ACTIVITY: Return all the entries below exactly, except for the images they hold.

THE RECORDS:
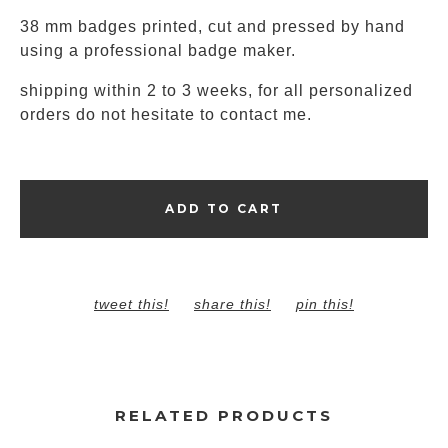
38 mm badges printed, cut and pressed by hand
using a professional badge maker.
shipping within 2 to 3 weeks, for all personalized
orders do not hesitate to contact me.
ADD TO CART
tweet this!
share this!
pin this!
RELATED PRODUCTS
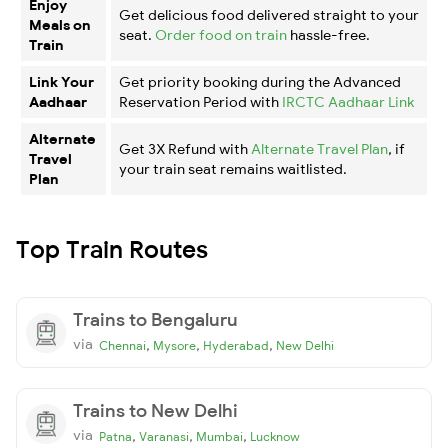
Enjoy
Get delicious food delivered straight to your
Meals on
seat.
Order food on train
hassle-free.
Train
Link Your
Get priority booking during the Advanced
Aadhaar
Reservation Period with
IRCTC Aadhaar Link
Alternate
Get 3X Refund with
Alternate Travel Plan
, if
Travel
your train seat remains waitlisted.
Plan
Top Train Routes
Trains to Bengaluru
via
,
,
,
Chennai
Mysore
Hyderabad
New Delhi
Trains to New Delhi
via
,
,
,
Patna
Varanasi
Mumbai
Lucknow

REPLY:
38 mm badges printed, cut and pressed by hand
using a professional badge maker.
shipping within 2 to 3 weeks, for all personalized
orders do not hesitate to contact me.
ADD TO CART
tweet this!
share this!
pin this!
RELATED PRODUCTS
Enjoy
Get delicious food delivered straight to your
Meals on
seat.
Order food on train
hassle-free.
Train
Link Your
Get priority booking during the Advanced
Aadhaar
Reservation Period with
IRCTC Aadhaar Link
Alternate
Get 3X Refund with
Alternate Travel Plan
, if
Travel
your train seat remains waitlisted.
Plan
Top Train Routes
Trains to Bengaluru
via
,
,
,
Chennai
Mysore
Hyderabad
New Delhi
Trains to New Delhi
via
,
,
,
Patna
Varanasi
Mumbai
Lucknow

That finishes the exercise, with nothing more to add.